TASK GOAL → Pick up the forum thread below about a beginner's first try at gold prospecting with a homemade recovery setup, and continue it from its final line.

** Opening READING PASSAGE block **

# Just for fun !



## Dlog Renim (Jul 25, 2012)

Hi all..

This morning i woke up with the idea of prospecting ! Never done that.. no tool or equipment.. don't even know where to look ? So went Youtubing a little. Listen to old timer for hint to were to dig what to look for...

Took a mini shovel, a butter container, my shoes and went climbing the bigger mountain near my place !

Half way up i found a little water fall with a little water spot at the bottom .. so took the shovel and brought back some sand and little rock at home..

Hummm now how do i recover that ? Youtubing again and saw those kind of bowl you shake.. i gave a try with a plate.. nah not for me..

But i got that video.. i liked the idea.. why work when it could be done free by something else ?

I don't know the name of that.. i dint patent it.. i copy it from youtube.. well the idea..

So took me about 30min to set up.. 0$ spend.. i have no clue of what i am doing.. no physic was study .. but it seem to work.. i tried to make a video.. but my 100$ camera wont get good or clean image 

So here some picture.. ( sorry for the mess glue.. i dint have the good stuff.. did what i could with what i have..) i don't know if i will elaborate or try to build a other since.. i am not a good prospector yet LOL . I will try to video tomorrow 

it is a slide show.. 

It is working (well to me) very well !!! (better than me with the pan haha)

I had no ''gold nugget'' to test out.. so i took 5 little round pellet, 3 piece of chain, 1 piece of jewel .. i mix them up with the sand.. and at the the end.. i had the jewel one, 2 of the piece of chain.. 4 of round pellet ... not bad ???

http://s387.photobucket.com/albums/oo312/ckielcave/Sluice/?albumview=slideshow


----------



## Geo (Jul 25, 2012)

you have re-invented the rocker box. :lol: very nicely done, and by someone with no knowledge about what they were expecting. id say it was a great success. i would like to see you try it on some gold bearing material.


----------



## Dlog Renim (Jul 26, 2012)

Tomorrow i will give a try on the sand i brought back.. who know ! and i will try to make a video from my poor camera.

what else could i try that weight as same as gold ?


----------



## Geo (Jul 26, 2012)

** Closing READING PASSAGE block **
** Opening DATA SHOWN block **

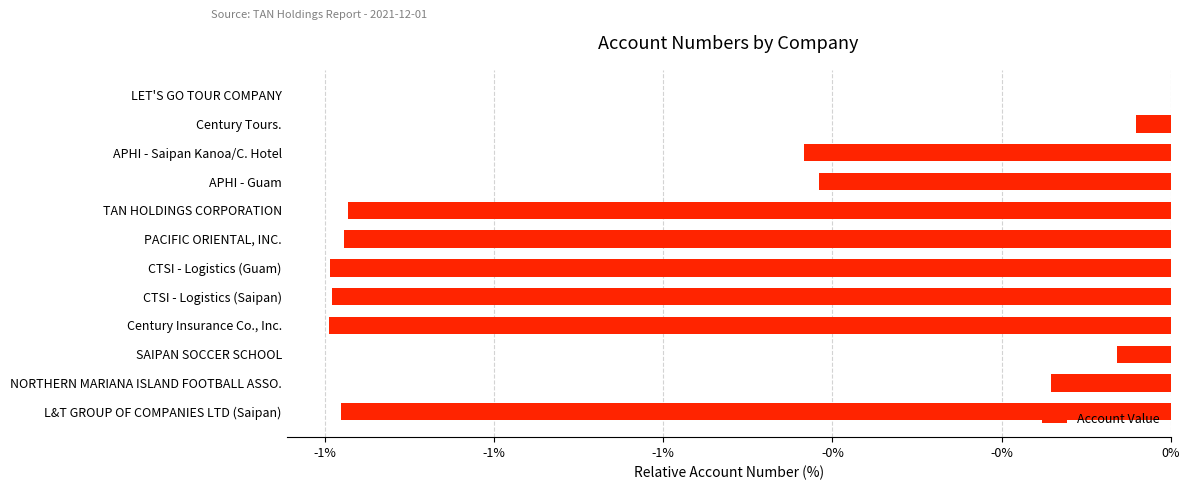

Are the bars horizontal?

Yes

** Closing DATA SHOWN block **

RESPONSE AREA →
use the pellets from a shotgun shell. get a couple if different gauge shells like #8 shot and #3 shot. count out ten shot of each and hit each with a hammer to make a flat spot so that they wont be perfectly round. add these to your mix and run it again. if it traps the shot, you will succeed in trapping gold. if the shot is lost, it will not work for gold.


----------



## Dlog Renim (Jul 26, 2012)

Ok this one cool enough..

I took my time and result is way over my taught !

Starting test pieces







In action

[youtube]http://www.youtube.com/watch?v=QQf-XgXljlI[/youtube]

After the little bucket when through 











Result !






What you think ? only lost one pieces !


----------



## Palladium (Jul 26, 2012)

I like your ambition, but is that lamp on the side of the tub plugged into a GFI outlet?


----------



## jimdoc (Jul 26, 2012)

It would have been better to continue this in the first post to make it easier on everybody.

Jim


----------



## Dlog Renim (Jul 26, 2012)

Sorry i had open a other post.. dint think about that

GFI outlet is used yes on a extension with the same safety


----------



## jimdoc (Jul 26, 2012)

Dlog Renim said:


> Sorry i had open a other post.. dint think about that



A moderator can combine them if they want to. It just keeps all the previous information with the newer, plus keeps the forum cleaner.

Thanks Jim


----------



## Dlog Renim (Jul 26, 2012)

correct.. if a moderator pass by and could maybe move this thread with the first one and by the same way delete this one..

would be appreciate 

tank you

Done!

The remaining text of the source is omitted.